» **Goal of the exercise**
Below this line are records; write out exactly the lines from the one containing "immunohistochemical staining in" through the one containing "cytoplasmic/membranous and nuclear", with the pictures left out.

» **Data for this exercise**

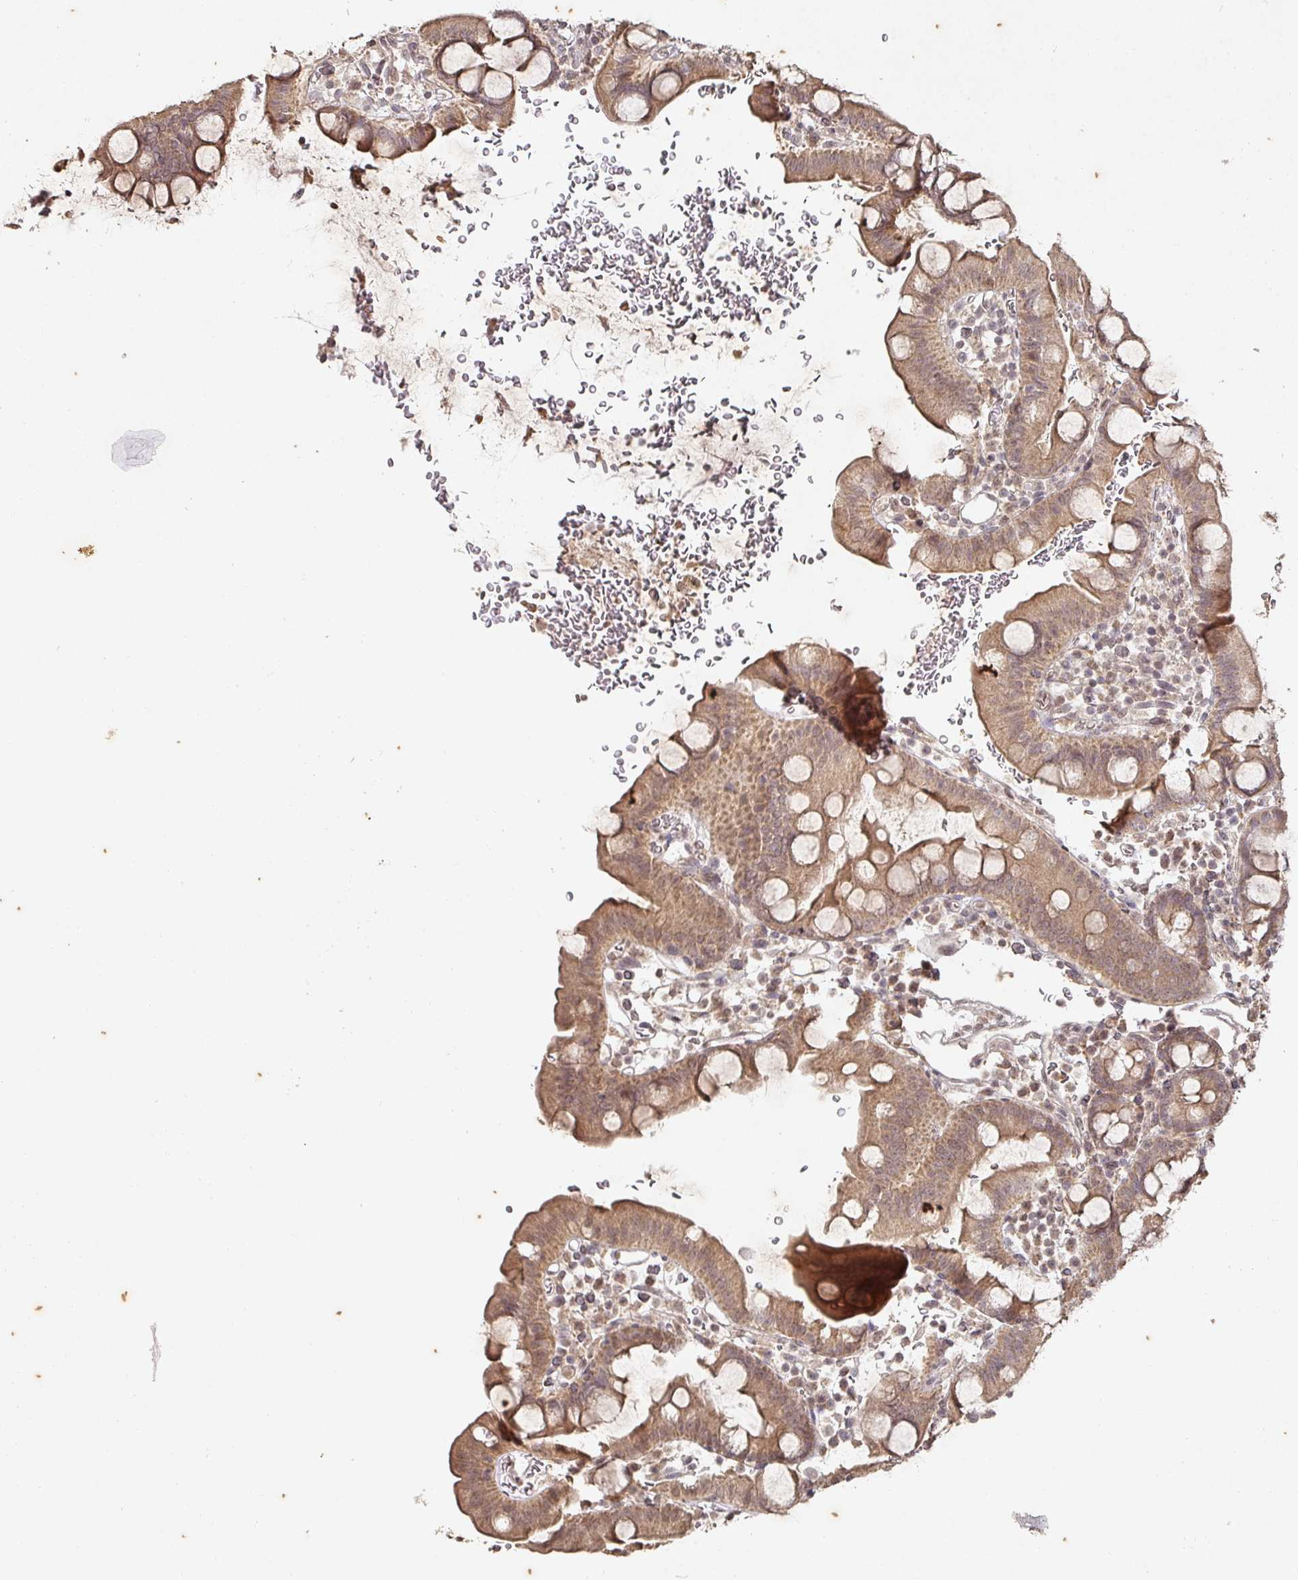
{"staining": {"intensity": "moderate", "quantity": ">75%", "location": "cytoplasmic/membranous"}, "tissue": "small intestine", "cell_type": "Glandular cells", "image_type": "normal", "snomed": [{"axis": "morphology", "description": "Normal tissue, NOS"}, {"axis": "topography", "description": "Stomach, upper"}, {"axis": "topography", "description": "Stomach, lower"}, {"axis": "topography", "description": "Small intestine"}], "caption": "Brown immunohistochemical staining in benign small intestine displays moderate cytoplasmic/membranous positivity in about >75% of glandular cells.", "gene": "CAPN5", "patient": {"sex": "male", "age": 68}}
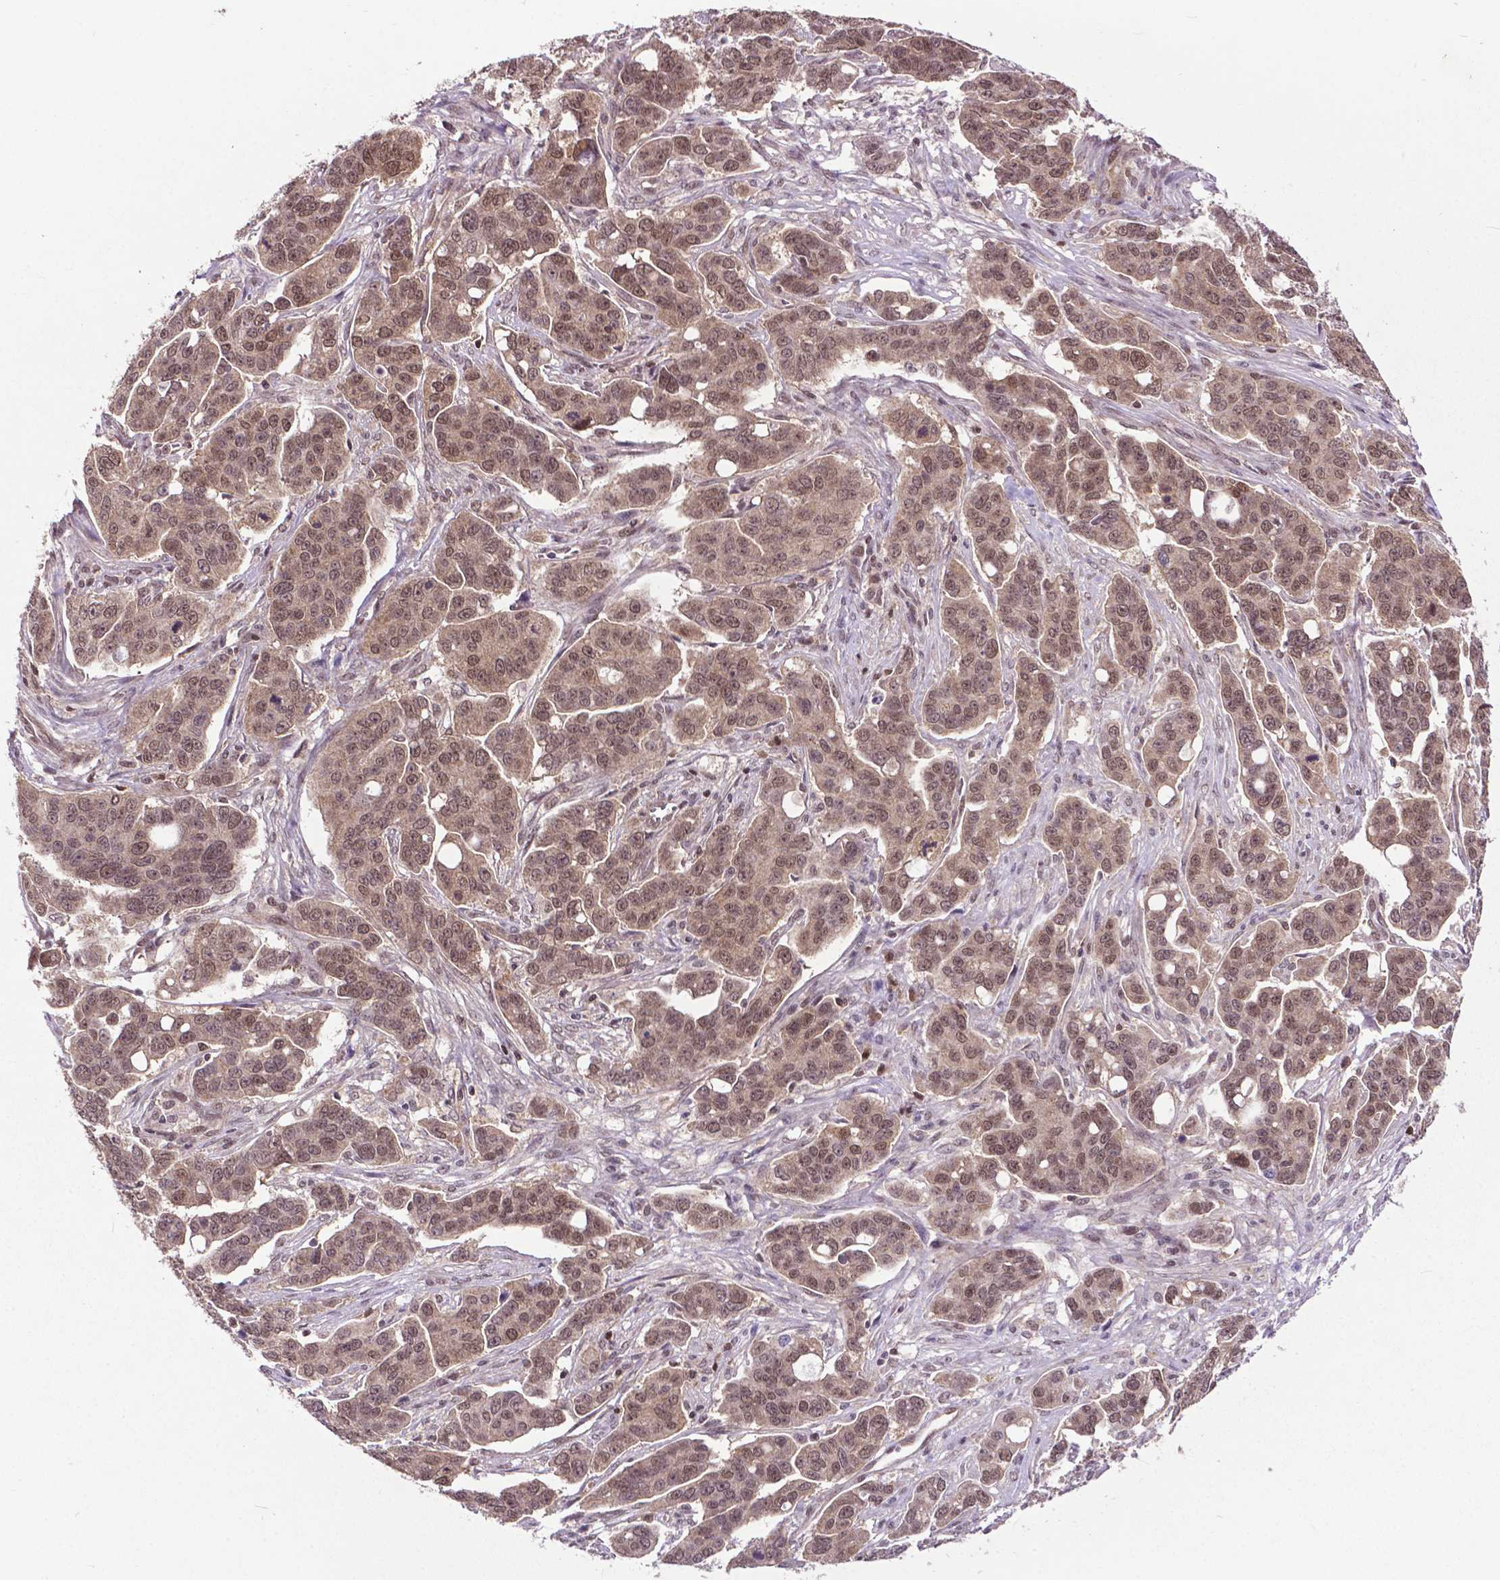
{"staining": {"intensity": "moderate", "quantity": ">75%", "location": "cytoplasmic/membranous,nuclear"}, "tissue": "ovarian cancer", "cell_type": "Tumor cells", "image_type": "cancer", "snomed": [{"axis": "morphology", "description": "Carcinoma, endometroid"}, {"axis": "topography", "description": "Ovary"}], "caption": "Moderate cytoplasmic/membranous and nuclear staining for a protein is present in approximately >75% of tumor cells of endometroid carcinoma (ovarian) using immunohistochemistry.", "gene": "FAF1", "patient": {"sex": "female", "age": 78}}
--
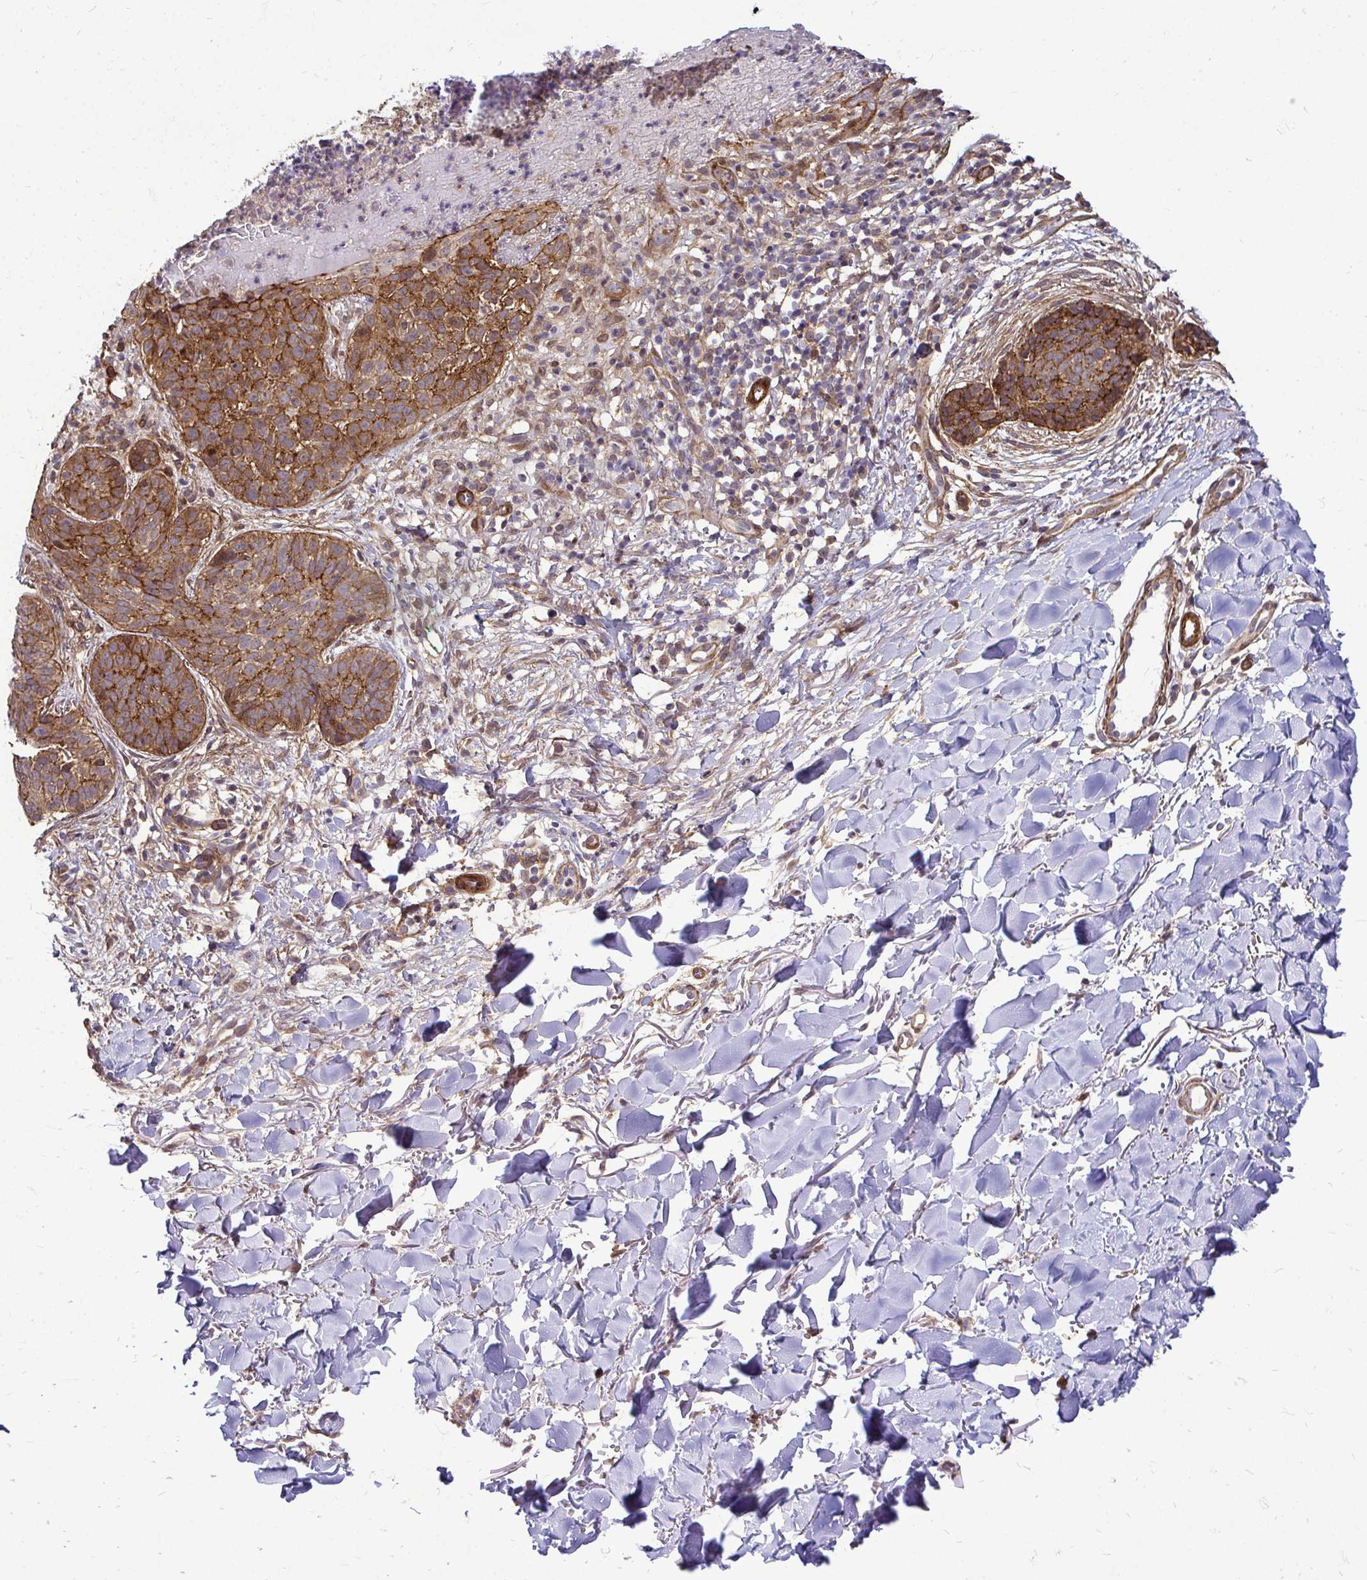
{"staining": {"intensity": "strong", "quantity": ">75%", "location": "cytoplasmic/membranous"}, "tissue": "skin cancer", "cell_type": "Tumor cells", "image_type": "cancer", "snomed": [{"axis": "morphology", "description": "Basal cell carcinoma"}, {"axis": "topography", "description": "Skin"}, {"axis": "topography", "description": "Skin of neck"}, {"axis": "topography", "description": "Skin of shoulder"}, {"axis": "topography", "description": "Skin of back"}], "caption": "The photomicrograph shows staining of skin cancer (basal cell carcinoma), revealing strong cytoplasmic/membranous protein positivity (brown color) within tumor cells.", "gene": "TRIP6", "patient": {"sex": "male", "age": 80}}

» **Finished task**
{"staining": {"intensity": "moderate", "quantity": ">75%", "location": "cytoplasmic/membranous"}, "tissue": "small intestine", "cell_type": "Glandular cells", "image_type": "normal", "snomed": [{"axis": "morphology", "description": "Normal tissue, NOS"}, {"axis": "topography", "description": "Stomach, upper"}, {"axis": "topography", "description": "Stomach, lower"}, {"axis": "topography", "description": "Small intestine"}], "caption": "Brown immunohistochemical staining in benign small intestine displays moderate cytoplasmic/membranous positivity in about >75% of glandular cells.", "gene": "CAPN5", "patient": {"sex": "male", "age": 68}}
{"staining": {"intensity": "moderate", "quantity": ">75%", "location": "cytoplasmic/membranous,nuclear"}, "tissue": "ovarian cancer", "cell_type": "Tumor cells", "image_type": "cancer", "snomed": [{"axis": "morphology", "description": "Carcinoma, endometroid"}, {"axis": "topography", "description": "Ovary"}], "caption": "Moderate cytoplasmic/membranous and nuclear staining for a protein is present in approximately >75% of tumor cells of endometroid carcinoma (ovarian) using immunohistochemistry.", "gene": "FAF1", "patient": {"sex": "female", "age": 78}}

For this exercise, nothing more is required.